Mais après la grogne des auto-entrepreneurs, cet hiver, le gouvernement a voulu jouer l'apaisement. Il a nommé un médiateur, le député PS Laurent Grandguillaume, qui a proposé pour s'en sortir de fusionner le régime de l'auto-entreprise avec celui de la micro-entreprise. Une solution retenue par Matignon à la satisfaction des représentants des auto-entrepreneurs, comme Aurélien Sallé, responsable de leur Coordination nationale, qui le reconnaissait ce mercredi 12 février sur BFMBusiness.

Nouvelles taxes

En pratique, le projet de loi prévoit une fusion du statut de l'auto-entreprise avec celui de la micro-entreprise : ce dernier permet en particulier de calculer l'impôt et les cotisations sociales en pourcentage du chiffre d'affaires. Ce qui devrait être bénéfique pour les nouveaux entrepreneurs. Ils pourront également bénéficier des cotisations sociales minimales pour la retraite et la santé.
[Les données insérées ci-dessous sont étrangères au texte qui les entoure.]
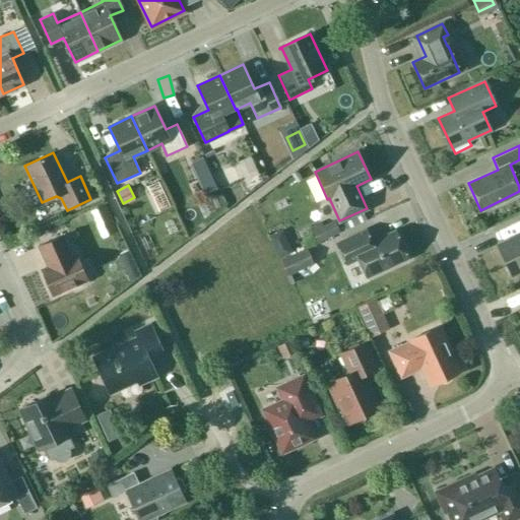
[(88,213),(93,225),(106,219),(101,207),(88,213)]
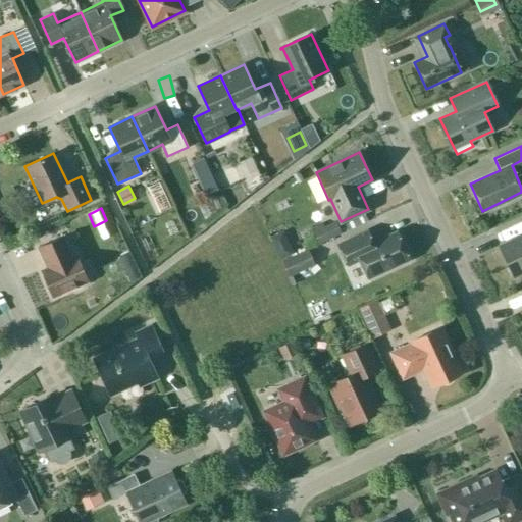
[(311,226),(317,241),(341,230),(335,219),(322,225),(321,221),(311,226)]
Le nouveau statut concernera les travailleurs indépendants à faible chiffre d'affaires, soit 36.900 euros pour les artsians et professions libérales, et 81.000 euros pour les commerçants. Soit

En revanche, pour satisfaire les artisans, les auto-entrepreneurs devront justifier de leur qualification professionnelle lors de leur immatriculation au Registre du commerce ou au Répertoire des métiers. Et ils devront posséder une assurance professionnelle, comme les artisans, pour protéger leurs clients.

Surtout, ils seront soumis à la Cotisation foncière des entreprises (CFE), qui a remplacé la taxe professionnelle. Ce point risque de soulever la grogne des auto-entrepreneurs. D'autant que même le Medef affirme désormais qu'elle pénalise l'ensemble des entreprises.